Put each text line of the material below into a JSON list of strings, one string per line, skipping blank lines. Leave the pictures out.

**Rendered chart images:**

#####

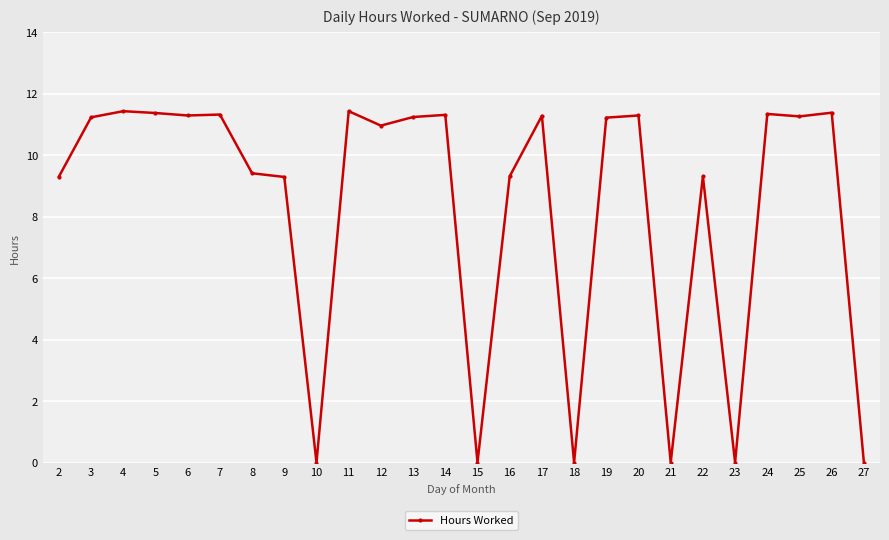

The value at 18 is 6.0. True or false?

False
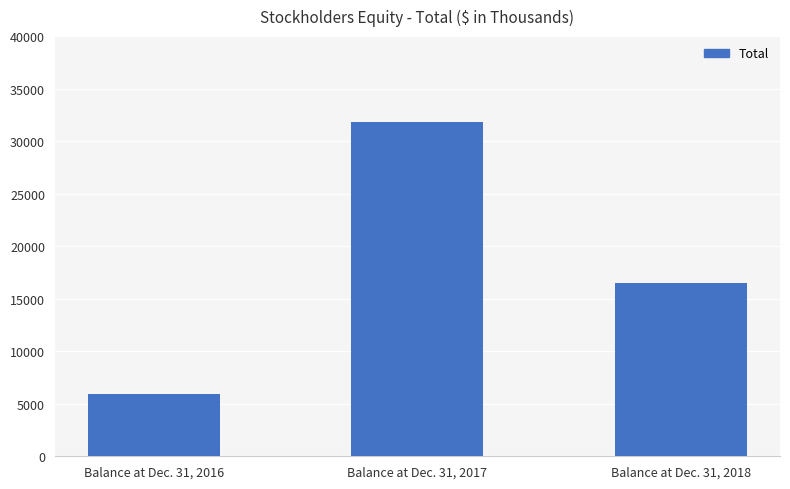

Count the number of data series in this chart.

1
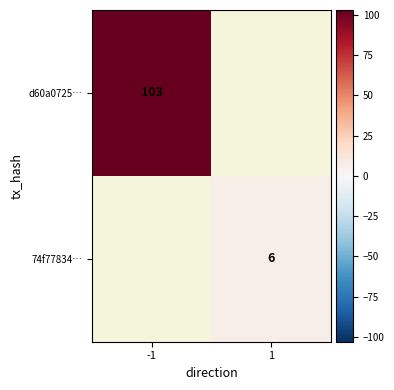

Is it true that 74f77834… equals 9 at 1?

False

#####

**WRITTEN ANSWER:**
[
  "The value at 18 is 6.0. True or false?",
  "False",
  "Count the number of data series in this chart.",
  "1",
  "Is it true that 74f77834… equals 9 at 1?",
  "False"
]